RT-DETR Beats YOLOv8L on BG→Varroa FP
RT-DETR 1000ep gets 171 BG→varroa false positives vs YOLOv8L's 98 — so it doesn't beat the FP benchmark either. However this is a massive improvement from the 555 at 200ep, confirming it was just undertrained then. The transformer attention is doing real work on the varroa/background distinction.
RT-DETR Has a Bee Miss Problem
The big red flag: 762 bees predicted as background (bee recall ~0.90 normalised). YOLOv8L has essentially zero of this — bees are saturated across all YOLO runs. RT-DETR is trading bee detection confidence for varroa sensitivity in a way YOLO never did. The val cls_loss also spikes hard after ep820, suggesting the model started overfitting its classification head late in training.

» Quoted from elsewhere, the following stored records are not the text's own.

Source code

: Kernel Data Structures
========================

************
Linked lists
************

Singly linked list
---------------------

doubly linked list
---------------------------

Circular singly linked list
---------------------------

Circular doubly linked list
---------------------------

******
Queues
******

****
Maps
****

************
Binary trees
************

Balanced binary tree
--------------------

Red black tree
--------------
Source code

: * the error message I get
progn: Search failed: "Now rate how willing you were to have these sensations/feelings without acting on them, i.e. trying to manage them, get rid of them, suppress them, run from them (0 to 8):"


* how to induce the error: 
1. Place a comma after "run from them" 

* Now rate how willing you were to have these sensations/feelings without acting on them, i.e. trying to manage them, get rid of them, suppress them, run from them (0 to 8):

Val Cls Loss Spike — Overfit Signal
Val cls_loss reached its minimum at epoch 820 (0.275) then rose sharply to 0.407 by ep1000. This is the RT-DETR equivalent of the YOLO val DFL divergence — the classification head is overfitting. Best mAP50 was actually at ep818 (0.969), suggesting the saved weights at that checkpoint would be stronger than the final model.
mAP50-95 Still Rising at ep1000
Like YOLOv8L, RT-DETR's mAP50-95 was still climbing at epoch 1000 (best at ep999: 0.789). Box localisation is still improving even as classification starts to overfit. This is a consistent pattern across both architectures on this dataset.
Production Candidate: YOLOv8L
YOLOv8L 1000ep is the clear winner: best mAP50, best mAP50-95, lowest FP, highest precision and recall, no bee miss problem. The best checkpoint (ep783 weights) is the strongest model in the series. RT-DETR would need architectural tuning or more data to close the gap.